The past few months in American life have been hard for Sean Hurley to comprehend. The NHPR reporter was struggling to keep up with changes in how we talk to each other, and act toward each other. Some of those shifts have been subtle, others less so. And then earlier this month, one of his favorite songwriters and poets died, Leonard Cohen, and he really felt like he was losing his way. So he grabbed his microphone and went outside….
I park my car and hide my key in a little cave of bark near the trail head and walk a while along the path to get the desk chair out from under me.
I’ve been sitting all morning, trying to work, but mostly just sitting. I feel lost, strange, wordless, moon-like and cold. Cold in the special meaning of that word I used when I was young. So I’ve come here to run or walk or stand somewhere, I’m not sure yet. And it’s not exactly up to me.
My body is like a horse I ride. A horse I let do what it pleases when I go to the woods. Sometimes the horse doesn’t run. Sometimes the horse doesn’t walk. Sometimes the horse just stands. You go your way, I’ll go your way too, Leonard Cohen wrote. A nine word poem on a no word poem kind of day.
Whispering away from the miles of official trail there are dozens of hard to spot secret paths made by mountain bikers I’ve never seen. I find the bat cave opening of one of these and the horse pushes us through.
This path is not a beaten down streak but a series of breadcrumbs. A tousled bed of trampled leaves in one place leads to a smooth belt of dirt between rocks and there comes a time when there is no next landmark - and we find ourselves on the edge of being lost. You go your way, I’ll go your way too, I say to the horse.
We take a few steps away and then a few steps more until the last known landmark cannot be seen and we are lost.
A brook rustles in the distance or it’s the wind or both and I remember how, when I was little, I used to get lost in the woods behind our house.
I was “cold” when I was young. That’s what I called it. Other people called it shy. “He’s shy,” they’d say. Later I would know this coldness, this shyness, as something else. As fear. I was afraid of all there was. Who I was. What the world was. And especially terrified of what might happen if they intersected.
I was 9 the first time I got lost in the woods. I panicked. Sound stopped, my vision blurred, I couldn’t breathe. I bolted. I ran as fast as I could for as long as I could. And then choking, crying, senseless, I stopped. I lay down on the ground. Beside me was a little pine tree. I stood up. Touched its needles. It was just my height and shape. The tree version of myself, I thought.
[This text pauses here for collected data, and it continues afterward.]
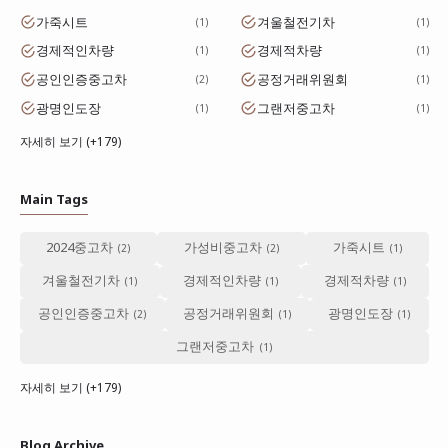
가죽시트
겨울철전기차
1
1
경제적인차량
경제적차량
1
1
공인인증중고차
공정거래위원회
2
1
광명인도장
그랜저중고차
1
1
자세히 보기 (+179)
Main Tags
2024중고차
가성비중고차
가죽시트
겨울철전기차
경제적인차량
경제적차량
공인인증중고차
공정거래위원회
광명인도장
그랜저중고차
자세히 보기 (+179)
Blog Archive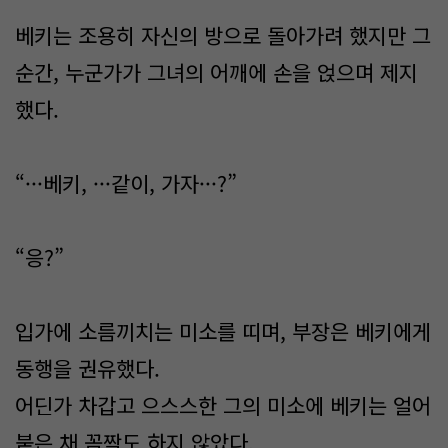
베키는 조용히 자신의 방으로 돌아가려 했지만 그
순간, 누군가가 그녀의 어깨에 손을 얹으며 제지
했다.
“···베키, ···같이, 가자···?”
“응?”
입가에 소름끼치는 미소를 띠며, 부장은 베키에게
동행을 권유했다.
어딘가 차갑고 으스스한 그의 미소에 베키는 얼어
붙은 채 꼼짝도 하지 않았다.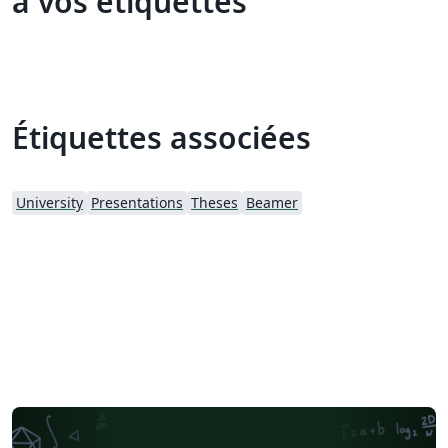
à vos étiquettes
Étiquettes associées
University
Presentations
Theses
Beamer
The second time I got lost, a few days later, I was out looking for my tree. I didn’t find it. I panicked, bolted, stopped. I lay down. There was no tree like me nearby, but there were some rocks and sticks and so I sat up and made a little house with them.
The third time I got lost I was looking for both. Though I panicked once more, this time I didn’t bolt. I lay down right away. Leaves fell from the sky like snow. I sat up and caught a leaf that came close. I made another little house of sticks and rocks, found another little tree that was just like me.
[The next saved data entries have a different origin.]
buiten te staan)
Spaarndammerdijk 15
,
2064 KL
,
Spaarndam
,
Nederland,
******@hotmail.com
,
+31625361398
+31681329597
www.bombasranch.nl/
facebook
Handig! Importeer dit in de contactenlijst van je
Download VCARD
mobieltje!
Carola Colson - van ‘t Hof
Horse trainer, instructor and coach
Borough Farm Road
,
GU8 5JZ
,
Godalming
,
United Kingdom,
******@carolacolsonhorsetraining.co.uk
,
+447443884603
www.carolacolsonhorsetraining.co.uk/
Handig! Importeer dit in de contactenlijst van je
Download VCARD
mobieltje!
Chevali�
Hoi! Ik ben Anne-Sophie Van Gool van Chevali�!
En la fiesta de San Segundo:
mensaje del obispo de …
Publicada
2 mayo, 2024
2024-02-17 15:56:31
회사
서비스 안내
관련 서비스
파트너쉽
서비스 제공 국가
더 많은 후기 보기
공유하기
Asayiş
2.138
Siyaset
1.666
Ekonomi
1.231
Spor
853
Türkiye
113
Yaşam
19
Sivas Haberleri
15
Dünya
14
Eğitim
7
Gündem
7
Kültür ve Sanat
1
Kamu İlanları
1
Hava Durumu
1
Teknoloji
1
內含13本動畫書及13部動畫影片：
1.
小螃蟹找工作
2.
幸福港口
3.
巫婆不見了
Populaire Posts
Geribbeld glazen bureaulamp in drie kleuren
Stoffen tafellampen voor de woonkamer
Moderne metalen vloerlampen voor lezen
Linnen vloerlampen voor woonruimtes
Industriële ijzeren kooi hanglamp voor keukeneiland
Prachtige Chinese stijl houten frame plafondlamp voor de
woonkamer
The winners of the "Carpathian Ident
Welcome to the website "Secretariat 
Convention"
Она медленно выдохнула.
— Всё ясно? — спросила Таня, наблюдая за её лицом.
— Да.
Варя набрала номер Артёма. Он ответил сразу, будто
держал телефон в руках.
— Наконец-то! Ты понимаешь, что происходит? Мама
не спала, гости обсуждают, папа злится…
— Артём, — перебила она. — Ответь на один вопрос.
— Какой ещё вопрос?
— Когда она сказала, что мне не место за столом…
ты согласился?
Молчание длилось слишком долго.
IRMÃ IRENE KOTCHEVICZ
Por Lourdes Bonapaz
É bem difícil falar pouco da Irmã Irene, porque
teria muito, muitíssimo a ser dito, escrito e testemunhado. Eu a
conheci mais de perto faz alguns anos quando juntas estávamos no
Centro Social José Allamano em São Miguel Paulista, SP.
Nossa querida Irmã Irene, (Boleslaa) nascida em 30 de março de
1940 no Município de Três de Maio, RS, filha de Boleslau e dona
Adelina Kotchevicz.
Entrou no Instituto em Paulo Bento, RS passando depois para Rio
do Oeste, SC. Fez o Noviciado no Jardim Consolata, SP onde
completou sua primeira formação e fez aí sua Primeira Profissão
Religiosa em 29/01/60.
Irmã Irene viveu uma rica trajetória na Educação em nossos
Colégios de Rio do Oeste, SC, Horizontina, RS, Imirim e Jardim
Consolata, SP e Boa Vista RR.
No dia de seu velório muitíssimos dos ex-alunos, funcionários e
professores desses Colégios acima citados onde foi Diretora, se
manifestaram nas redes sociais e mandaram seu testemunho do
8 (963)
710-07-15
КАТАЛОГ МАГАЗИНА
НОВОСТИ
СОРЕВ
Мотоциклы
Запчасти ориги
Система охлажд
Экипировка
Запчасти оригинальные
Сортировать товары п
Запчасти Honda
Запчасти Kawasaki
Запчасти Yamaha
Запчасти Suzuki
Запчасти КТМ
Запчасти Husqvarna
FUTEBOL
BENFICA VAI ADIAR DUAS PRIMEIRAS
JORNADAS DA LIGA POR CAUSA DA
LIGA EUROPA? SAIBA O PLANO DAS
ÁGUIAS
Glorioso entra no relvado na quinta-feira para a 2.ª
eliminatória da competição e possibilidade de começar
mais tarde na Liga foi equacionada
In this way I learned how to get lost.
Why I kept getting lost after that is simple. When I was lost, I was not cold. It was me and the earth and what happened when they came together. In the middle of nowhere, I was, finally, somewhere.
I began to get lost on purpose. If you ever get lost, I wanted to tell the world, here are the steps you must take. Lay down, find a tree, make a house, catch a leaf. If you ever feel cold the remedy is this: you must get lost.
We stand inside the wild house of the woods, my horse and I. Lost but no longer cold. We lay down together and look up at the sky. Somewhere near us we’ll find a tree that looks like us. Soon, we’ll make a house of rocks and sticks. The horse reaches out to catch a leaf. You go your way, I’ll go your way too.